Geoff Marcy: Planet Hunter Supreme

Yesterday’s New York Times profile of planet hunter Geoff Marcy brought back great memories of my trip to the Keck Observatory in Hawaii during the summer of 2009.  I spent a few days with Geoff learning about planet hunting for my book, Planet Hunter: Geoff Marcy and the Search for Other Earths.  The morning we met, Geoff had stayed awake the entire night before using the Keck telescope.  But he was anything but tired.  He bounded across the room, demonstrating all the computers, pointing out stars in the sky and explaining how to detect a planet.

He was thrilled that I was writing a book for children, and continually dreamed up ways for young people to understand the material.  “A planet’s like a frisky dog being walked by its owner, the star . . . the leash is gravity,” he said.  That analogy has helped so many of the children I encounter in schools to understand the gravitational tug of war between a star and its orbiting planet.

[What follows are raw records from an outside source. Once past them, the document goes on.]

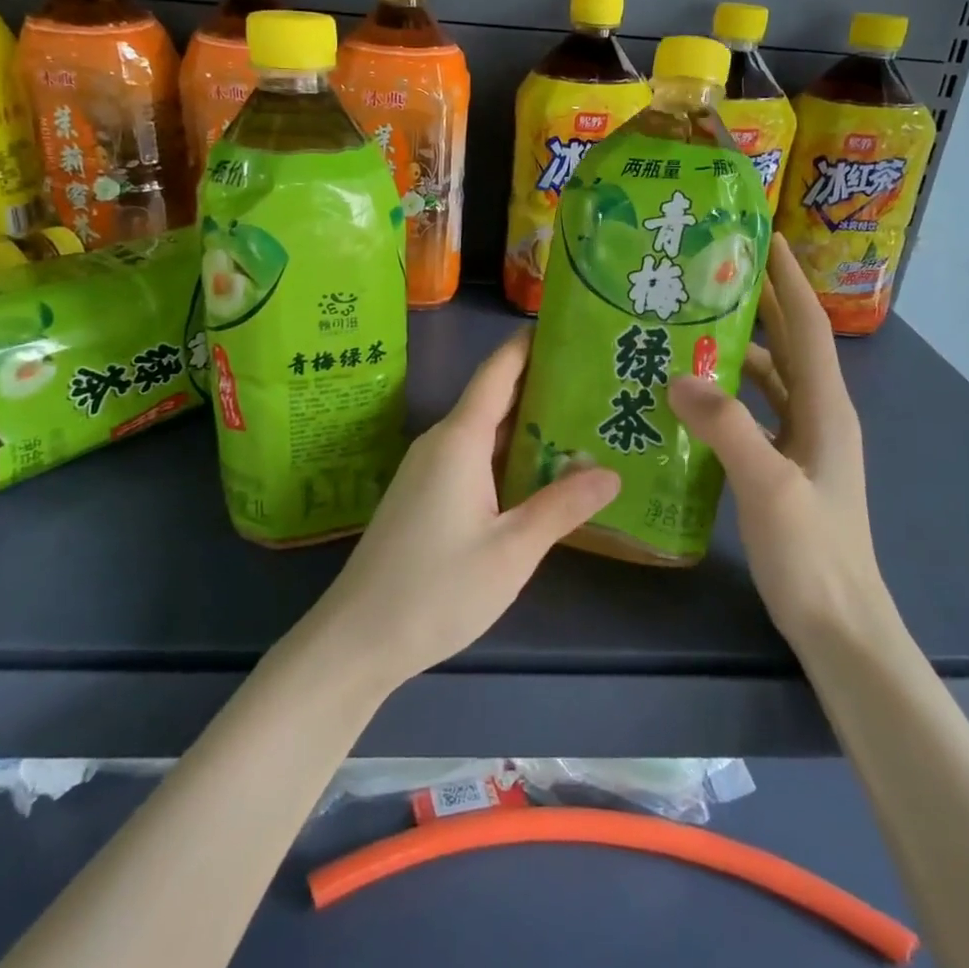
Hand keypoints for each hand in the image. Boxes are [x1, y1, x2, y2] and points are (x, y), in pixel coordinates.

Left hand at [312, 329, 620, 687]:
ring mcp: (429, 469)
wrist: (358, 639)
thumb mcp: (512, 550)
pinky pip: (472, 458)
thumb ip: (561, 506)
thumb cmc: (437, 588)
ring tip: (584, 423)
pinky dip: (508, 455)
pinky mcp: (424, 495)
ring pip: (485, 432)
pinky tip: (540, 473)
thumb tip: (610, 473)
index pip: (499, 370)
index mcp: (460, 439)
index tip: (571, 328)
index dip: (531, 344)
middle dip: (543, 386)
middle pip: (495, 397)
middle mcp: (441, 442)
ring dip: (528, 425)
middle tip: (599, 382)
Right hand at [667, 241, 895, 647]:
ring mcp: (803, 443)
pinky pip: (755, 412)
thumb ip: (728, 427)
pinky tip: (693, 395)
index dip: (790, 280)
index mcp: (826, 408)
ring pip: (771, 378)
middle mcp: (819, 416)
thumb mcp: (769, 486)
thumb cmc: (813, 554)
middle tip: (716, 270)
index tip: (765, 237)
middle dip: (762, 302)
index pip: (807, 327)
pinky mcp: (785, 466)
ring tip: (692, 325)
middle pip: (790, 345)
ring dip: (740, 349)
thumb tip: (678, 377)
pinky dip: (730, 394)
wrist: (839, 624)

“They are my children,” Geoff said about the planets to Dennis Overbye, the New York Times journalist who wrote yesterday’s profile.  And it’s true.  Geoff’s curiosity and love of astronomy nurtured a passion to discover other worlds like Earth.  Thanks to his determination, we now know of over 1,700 extrasolar planets, new worlds outside our solar system that just might harbor life.